Dataset excerpts

◇ ◇ ◇

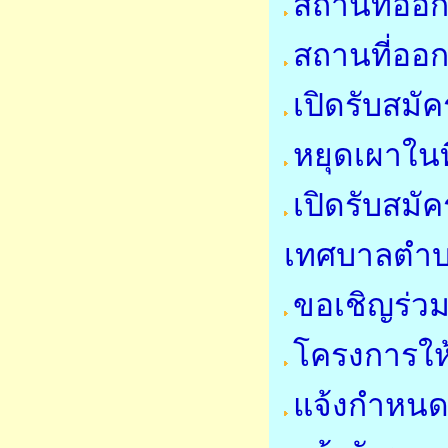
สถานที่ออก
สถานที่ออก
เปิดรับสมั
หยุดเผาในที
เปิดรับสมั
เทศบาลตำ
ขอเชิญร่ว
โครงการให
แจ้งกำหนด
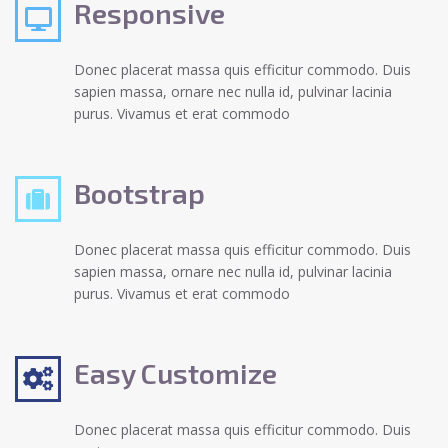
Responsive
Donec placerat massa quis efficitur commodo. Duis
sapien massa, ornare nec nulla id, pulvinar lacinia
purus. Vivamus et erat commodo
Bootstrap
Donec placerat massa quis efficitur commodo. Duis
sapien massa, ornare nec nulla id, pulvinar lacinia
purus. Vivamus et erat commodo
Easy Customize
Donec placerat massa quis efficitur commodo. Duis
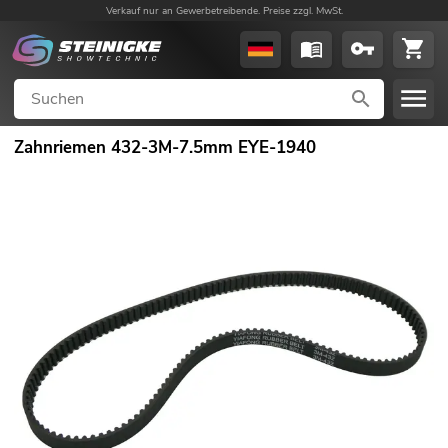
Verkauf nur an Gewerbetreibende. Preise zzgl. MwSt.
Zahnriemen 432-3M-7.5mm EYE-1940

◇ ◇ ◇

_Problem description_
Although the records include pictures, the copy should reproduce every line exactly and none of the pictures.

_Result for this exercise_
สถานที่ออก
สถานที่ออก
เปิดรับสมั
หยุดเผาในที
เปิดรับสมั
เทศบาลตำ
ขอเชิญร่ว
โครงการให
แจ้งกำหนด
Responsive
Donec placerat massa quis efficitur commodo. Duis
sapien massa, ornare nec nulla id, pulvinar lacinia
purus. Vivamus et erat commodo
Bootstrap
Donec placerat massa quis efficitur commodo. Duis
sapien massa, ornare nec nulla id, pulvinar lacinia
purus. Vivamus et erat commodo
Easy Customize
Donec placerat massa quis efficitur commodo. Duis
Verkauf nur an Gewerbetreibende. Preise zzgl. MwSt.
Zahnriemen 432-3M-7.5mm EYE-1940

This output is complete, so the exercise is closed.